The impact of the African Continental Free Trade Area TEY_post_Taofik_Adegbite

The African Continental Free Trade Area will provide a boost for Nigerian companies to position themselves within the African market.


The impact of the African Continental Free Trade Area

November 24, 2022

Taofik Adegbite, CEO of Marine Platforms, talks to The Energy Year about the competitiveness of the Nigerian energy industry and the company’s value proposition and growth strategy. Marine Platforms performs completion, subsea and marine services in Nigeria and counts major international companies among its clients.

What are the expected implications of the African Continental Free Trade Area on the Nigerian energy industry?
The African Continental Free Trade Area will provide a boost for Nigerian companies to position themselves within the African market. With a key role played by the NCDMB [National Content Development and Monitoring Board] the increase in continental trade and connectivity brings with it tremendous benefits to Nigerian service companies and the energy market.
The fading market barriers in West Africa will increase competition with international players. They are ready to wrestle to protect or expand their market shares. The opportunities and growth will come to those who are ready to take on the challenge. Nigeria is now strong enough for a growth phase.

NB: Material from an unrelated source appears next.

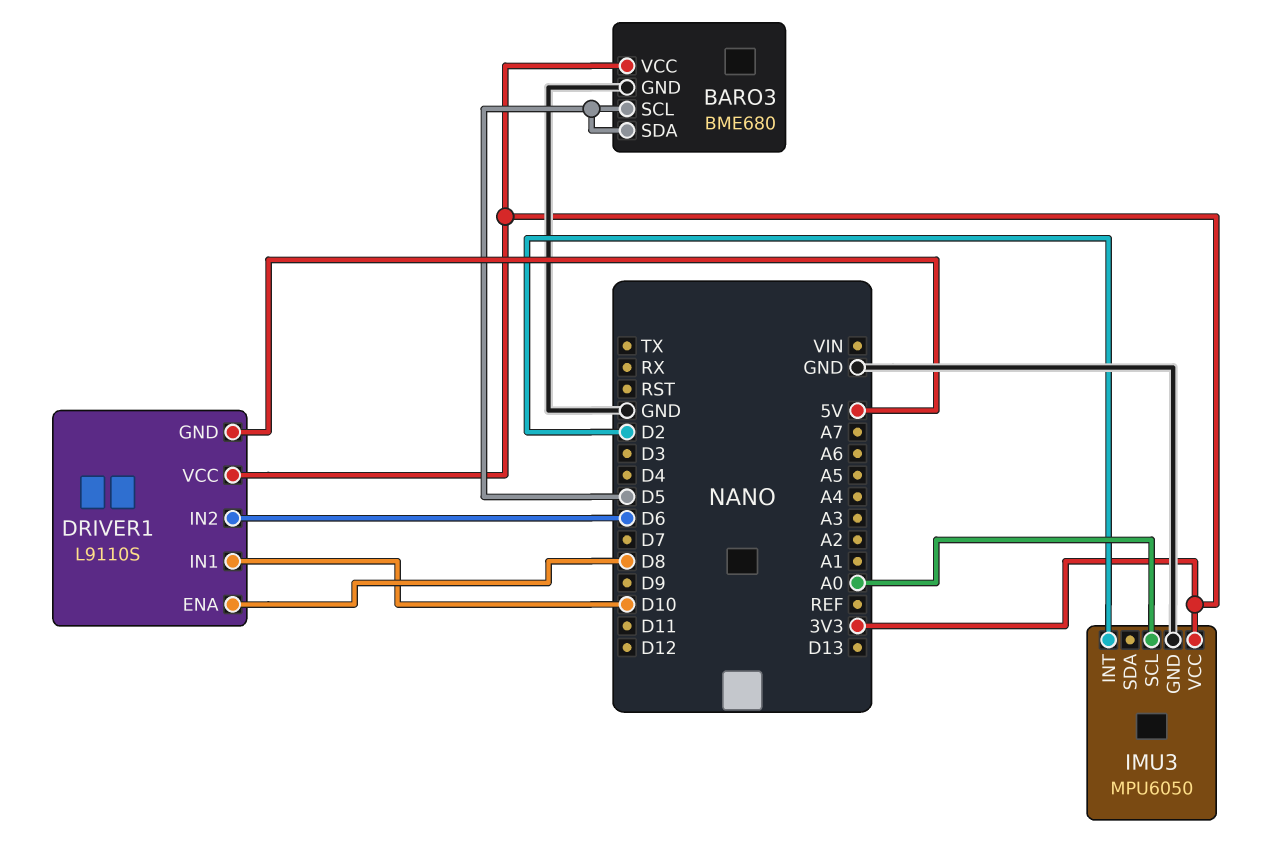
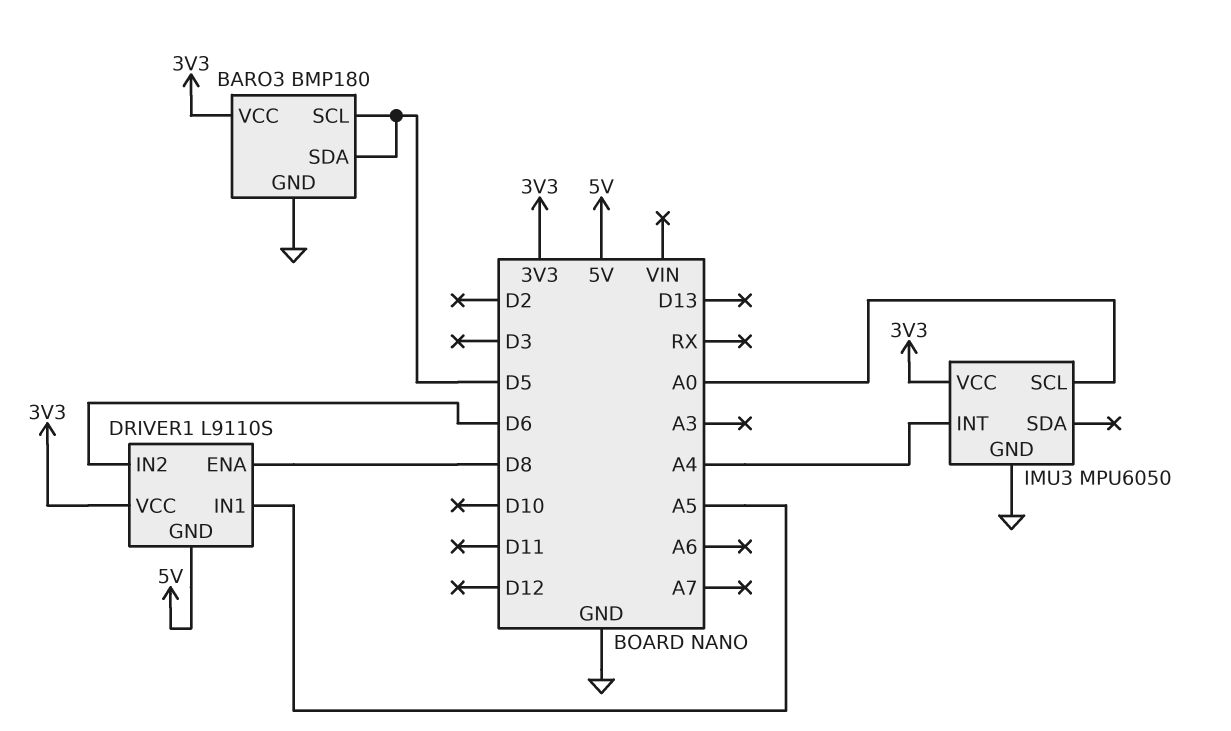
BARO3: BME680 -> BMP180
DRIVER1 pin IN1: D10 -> A5
IMU3 pin INT: D2 -> A4

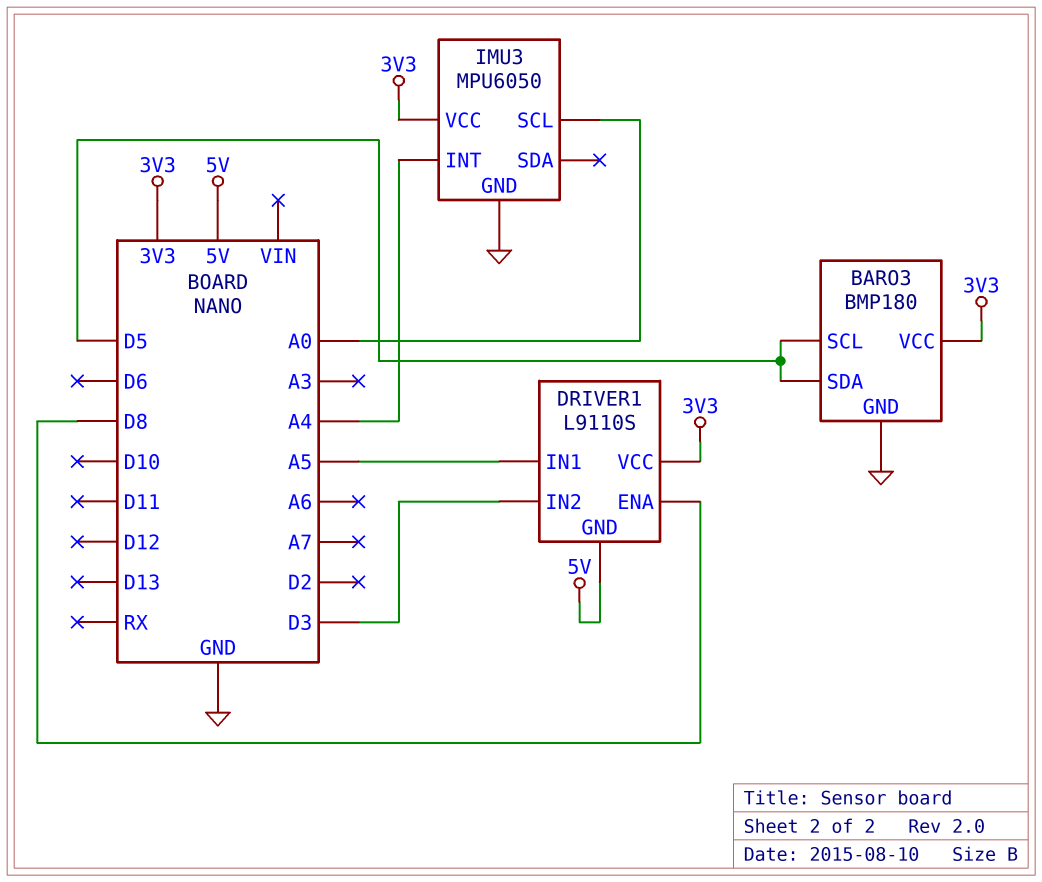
DRIVER1 pin IN2: D6 -> D3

How would you evaluate the competitiveness of the Nigerian energy industry?
The 2020 bidding round provides strong opportunities for local and indigenous companies to invest and acquire the assets divested by the IOCs. Hopefully, it will generate growth for Nigeria as a whole. We can expect service companies to get busy and help create value for the country. This will also bring along further investments.
One aspect, of course, is the burden of piracy in Nigerian waters. This impedes economic progress and poses significant security threats. Institutions such as NIMASA [Nigerian Maritime Administration and Safety Agency] have contributed to the serious reduction of incidents while fostering economic growth in Nigeria.
The Covid-19 period was quite challenging as we dealt with high operating costs. Having parked vessels and running them with minimal crew on board, in addition to insurance costs, added weight to companies’ financial burden. Debt can play a decisive role for businesses in uncertain periods like Covid-19.


Can you give us an overview of Marine Platforms’ footprint in Nigeria?
We are a SURF (Subsea Umbilical Riser Flowline) contractor. We carry out inspection, repair, and maintenance (IRM) and ROV services. A major breakthrough for us dates back to 2010 when the gooseneck on one of Chevron’s water injection lines on the seabed was damaged and needed to be changed out. We assessed the situation, made a proposal and managed to repair the line onsite on the seabed. The client had thought the flowline will be recovered to a vessel deck before being repaired. The repair was ingenious, and we got an award for it. We currently operate on the major offshore fields in Nigeria, such as Bonga for Shell, Agbami for Chevron and Egina for TotalEnergies.
We also work for TotalEnergies at the Ikike field, where we installed umbilical lines and currently manage the spools insulations and the diving operations carried out by Boskalis diving vessel, the Boka Da Vinci.
Two major jobs that helped us through the Covid-19 period were the First E&P field development project and the Dangote Refinery Offshore Calm Buoy installation.

What value proposition does Marine Platforms put forward?
We place a strong emphasis on training our crew and operating at the highest standards. We work with diverse people, committed and can-do-spirited professionals who have ample experience. If we can think of a solution, we can engineer and install it. That is our competitive advantage. It’s really about the people and we pride ourselves on thinking outside the box.
We don’t take advantage of our clients’ problems but rather sit down together with them and help provide the best solutions.
When there is a problem, there is an opportunity, so we always focus on developing trusted partnerships and sustainable growth.

What is Marine Platforms’ growth strategy?
We now have sufficient experience and resources to expand our services to the rest of Sub-Saharan Africa. We operate four construction vessels and 13 work class remotely operated vehicles (ROV) in Nigeria and have access to a wide range of assets. We have just signed a strategic partnership with GE for well intervention services in the region.
As a result of the 2020 bidding round, we are also well-positioned to assist in the development of shallow-water fields in Nigeria.

How does Marine Platforms integrate new technologies into its operations?
Our strategy so far has been to partner with a best-in-class company, acquire the skills and then procure the equipment. That is what we did in the past with ROVs. They are expensive toys; each unit costs around USD 6.5 million. We are a forward-thinking company, and we are gradually moving into autonomous underwater vehicle (AUV) capabilities because that’s the future. Adaptability and flexibility of our assets are major advantages. Our vessels and other assets can be used in the renewable energy sector.